|Eddie Ellison passed away on Jan. 29, 2007, after a long battle with cancer. An early LEAP member, Eddie seemed to be everyone’s “rock”. Policing, according to Eddie, meant solving people’s problems before they became so troublesome that “law enforcement” needed to be applied. He taught us great lessons, and he will be sorely missed.|
London Metropolitan Police
Eddie Ellison spent his thirty-year police career almost entirely within the Criminal Investigation Department of London’s Metropolitan Police. The majority of that time he operated out of New Scotland Yard.
He served three years on the Reserve Squad, known across the world as The Murder Squad, and seven years with Scotland Yard’s Drug Squad, three as their Operational Chief. Early years were spent countering drug importations at London’s Heathrow Airport, conducting undercover operations against major drug importers and distributors and leading detectives at the more challenging inner London Police Stations of Brixton and Paddington.
Ellison concluded his career as Detective Chief Superintendent, heading the Crime Policy Branch of Specialist Operations, a Department covering sections as diverse as the Robbery Squad, Royalty Protection, Special Branch, Fraud, Drugs and even the National Criminal Records Office and National Fingerprint Collection. He was attached to the working party of the Association of Chief Police Officers that established the National Criminal Intelligence Service and re-structured the Regional Crime Squads as a first step to the creation of the National Crime Squad.

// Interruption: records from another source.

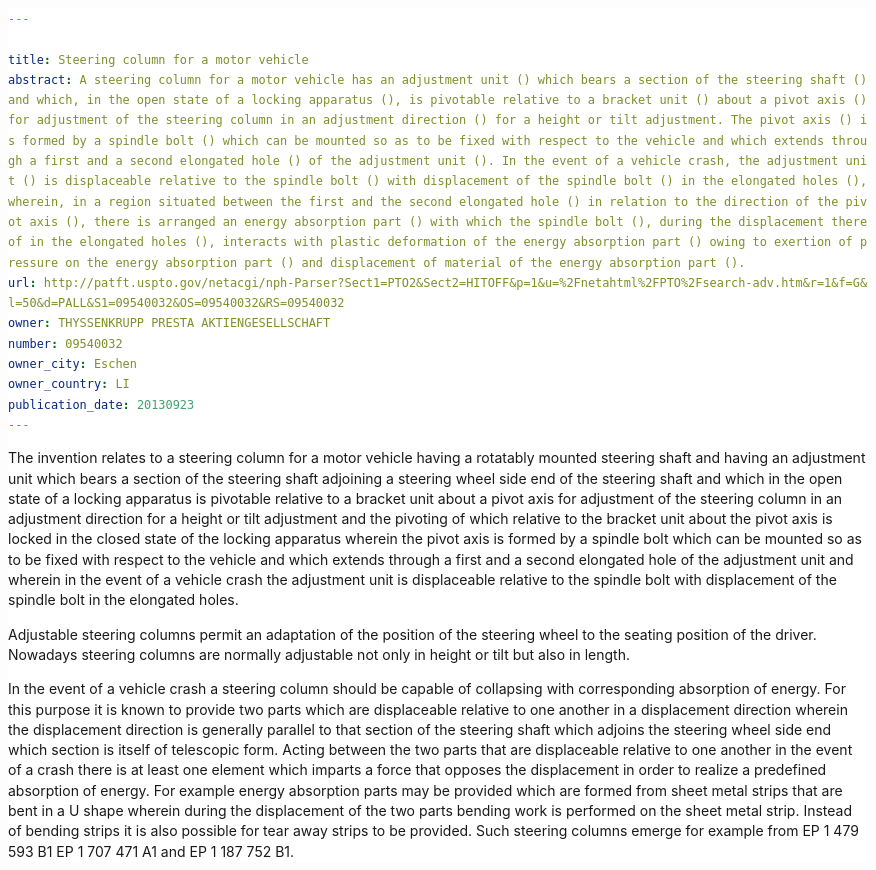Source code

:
 ```yaml
---

title: Steering column for a motor vehicle
abstract: A steering column for a motor vehicle has an adjustment unit () which bears a section of the steering shaft () and which, in the open state of a locking apparatus (), is pivotable relative to a bracket unit () about a pivot axis () for adjustment of the steering column in an adjustment direction () for a height or tilt adjustment. The pivot axis () is formed by a spindle bolt () which can be mounted so as to be fixed with respect to the vehicle and which extends through a first and a second elongated hole () of the adjustment unit (). In the event of a vehicle crash, the adjustment unit () is displaceable relative to the spindle bolt () with displacement of the spindle bolt () in the elongated holes (), wherein, in a region situated between the first and the second elongated hole () in relation to the direction of the pivot axis (), there is arranged an energy absorption part () with which the spindle bolt (), during the displacement thereof in the elongated holes (), interacts with plastic deformation of the energy absorption part () owing to exertion of pressure on the energy absorption part () and displacement of material of the energy absorption part ().
url: http://patft.uspto.gov/netacgi/nph-Parser?Sect1=PTO2&Sect2=HITOFF&p=1&u=%2Fnetahtml%2FPTO%2Fsearch-adv.htm&r=1&f=G&l=50&d=PALL&S1=09540032&OS=09540032&RS=09540032
owner: THYSSENKRUPP PRESTA AKTIENGESELLSCHAFT
number: 09540032
owner_city: Eschen
owner_country: LI
publication_date: 20130923
---
```

The invention relates to a steering column for a motor vehicle having a rotatably mounted steering shaft and having an adjustment unit which bears a section of the steering shaft adjoining a steering wheel side end of the steering shaft and which in the open state of a locking apparatus is pivotable relative to a bracket unit about a pivot axis for adjustment of the steering column in an adjustment direction for a height or tilt adjustment and the pivoting of which relative to the bracket unit about the pivot axis is locked in the closed state of the locking apparatus wherein the pivot axis is formed by a spindle bolt which can be mounted so as to be fixed with respect to the vehicle and which extends through a first and a second elongated hole of the adjustment unit and wherein in the event of a vehicle crash the adjustment unit is displaceable relative to the spindle bolt with displacement of the spindle bolt in the elongated holes.

Adjustable steering columns permit an adaptation of the position of the steering wheel to the seating position of the driver. Nowadays steering columns are normally adjustable not only in height or tilt but also in length.

In the event of a vehicle crash a steering column should be capable of collapsing with corresponding absorption of energy. For this purpose it is known to provide two parts which are displaceable relative to one another in a displacement direction wherein the displacement direction is generally parallel to that section of the steering shaft which adjoins the steering wheel side end which section is itself of telescopic form. Acting between the two parts that are displaceable relative to one another in the event of a crash there is at least one element which imparts a force that opposes the displacement in order to realize a predefined absorption of energy. For example energy absorption parts may be provided which are formed from sheet metal strips that are bent in a U shape wherein during the displacement of the two parts bending work is performed on the sheet metal strip. Instead of bending strips it is also possible for tear away strips to be provided. Such steering columns emerge for example from EP 1 479 593 B1 EP 1 707 471 A1 and EP 1 187 752 B1.
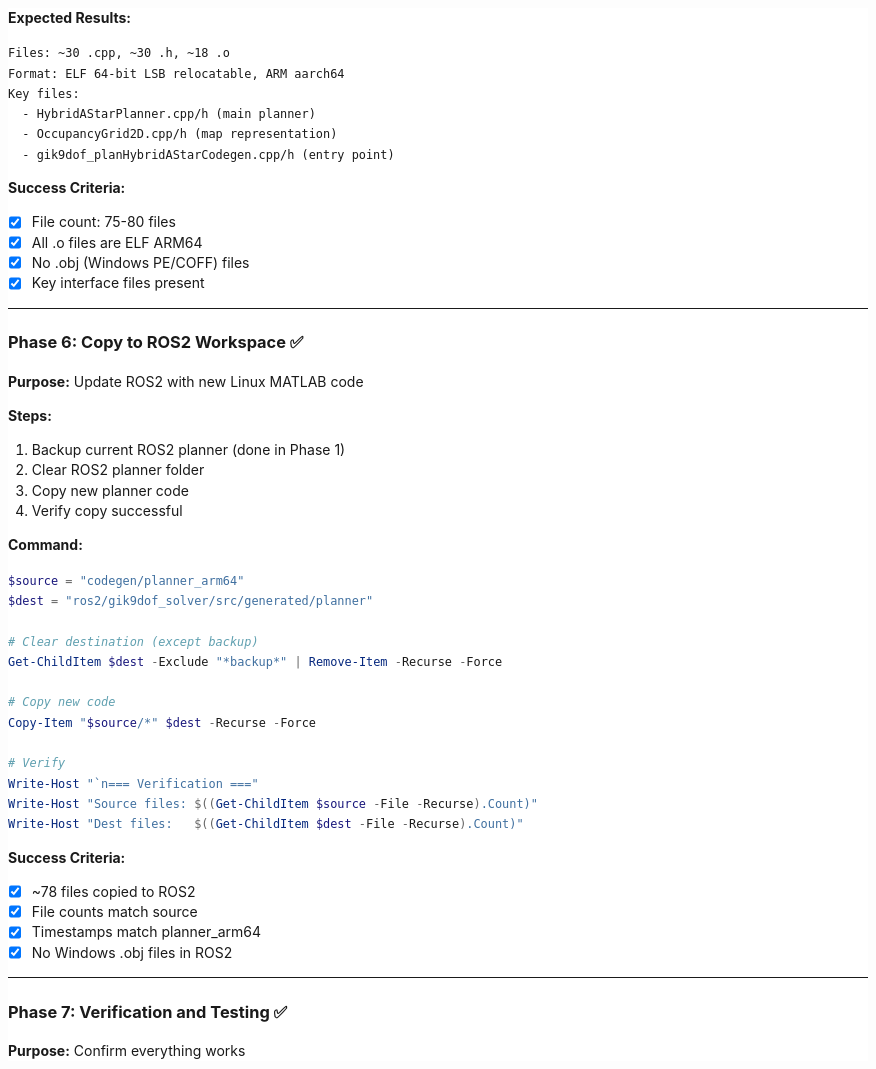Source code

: **Expected Results:**
```
Files: ~30 .cpp, ~30 .h, ~18 .o
Format: ELF 64-bit LSB relocatable, ARM aarch64
Key files:
  - HybridAStarPlanner.cpp/h (main planner)
  - OccupancyGrid2D.cpp/h (map representation)
  - gik9dof_planHybridAStarCodegen.cpp/h (entry point)
```

**Success Criteria:**
- [x] File count: 75-80 files
- [x] All .o files are ELF ARM64
- [x] No .obj (Windows PE/COFF) files
- [x] Key interface files present

---

### **Phase 6: Copy to ROS2 Workspace** ✅
**Purpose:** Update ROS2 with new Linux MATLAB code

**Steps:**
1. Backup current ROS2 planner (done in Phase 1)
2. Clear ROS2 planner folder
3. Copy new planner code
4. Verify copy successful

**Command:**
```powershell
$source = "codegen/planner_arm64"
$dest = "ros2/gik9dof_solver/src/generated/planner"

# Clear destination (except backup)
Get-ChildItem $dest -Exclude "*backup*" | Remove-Item -Recurse -Force

# Copy new code
Copy-Item "$source/*" $dest -Recurse -Force

# Verify
Write-Host "`n=== Verification ==="
Write-Host "Source files: $((Get-ChildItem $source -File -Recurse).Count)"
Write-Host "Dest files:   $((Get-ChildItem $dest -File -Recurse).Count)"
```

**Success Criteria:**
- [x] ~78 files copied to ROS2
- [x] File counts match source
- [x] Timestamps match planner_arm64
- [x] No Windows .obj files in ROS2

---

### **Phase 7: Verification and Testing** ✅
**Purpose:** Confirm everything works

Eddie’s unequalled UK police experience in the field of drug control made clear the futility of relying on prohibition to lessen the effects of drug misuse, which he identified as a threat to society. On retirement, Eddie served as trustee of Release, a national drug charity and became patron of Transform, a UK drug reform organisation.
Eddie believed legalisation presents the best opportunity to reduce drug abuse and the crimes associated with drug prohibition. An international speaker, Ellison was invited to lead debate at Rotary Clubs, Universities, National Party Political Conferences, national television network programs, and international drug policy conferences in the United States and Australia. Eddie was party to the production of the “Angel Declaration,’ a forward looking document outlining the potential for legalisation, which was praised by the Home Affairs Select Committee reviewing UK drug policy.
Ellison recognised that the international impact of US drug policies are the major obstacle to Europe’s evolution to a compassionate, supportive and educational approach. Eddie joined Law Enforcement Against Prohibition because he believed LEAP presents a logical, experienced, respected, yet critical, view of American drug policy.